** Opening Data listing block **

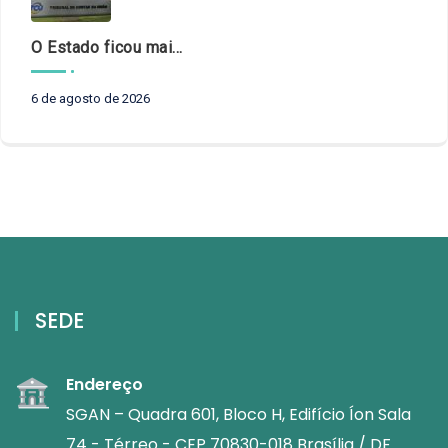
O Estado ficou mais complexo. O controle precisa acompanhar
6 de agosto de 2026
SEDE
Endereço
SGAN – Quadra 601, Bloco H, Edifício Íon Sala
74 - Térreo - CEP 70830-018 Brasília / DF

** Closing Data listing block **

> What is needed
Each entry above should be copied word for word, with the images omitted.

> Response
O Estado ficou mais complexo. O controle precisa acompanhar
6 de agosto de 2026
SEDE
Endereço
SGAN – Quadra 601, Bloco H, Edifício Íon Sala
74 - Térreo - CEP 70830-018 Brasília / DF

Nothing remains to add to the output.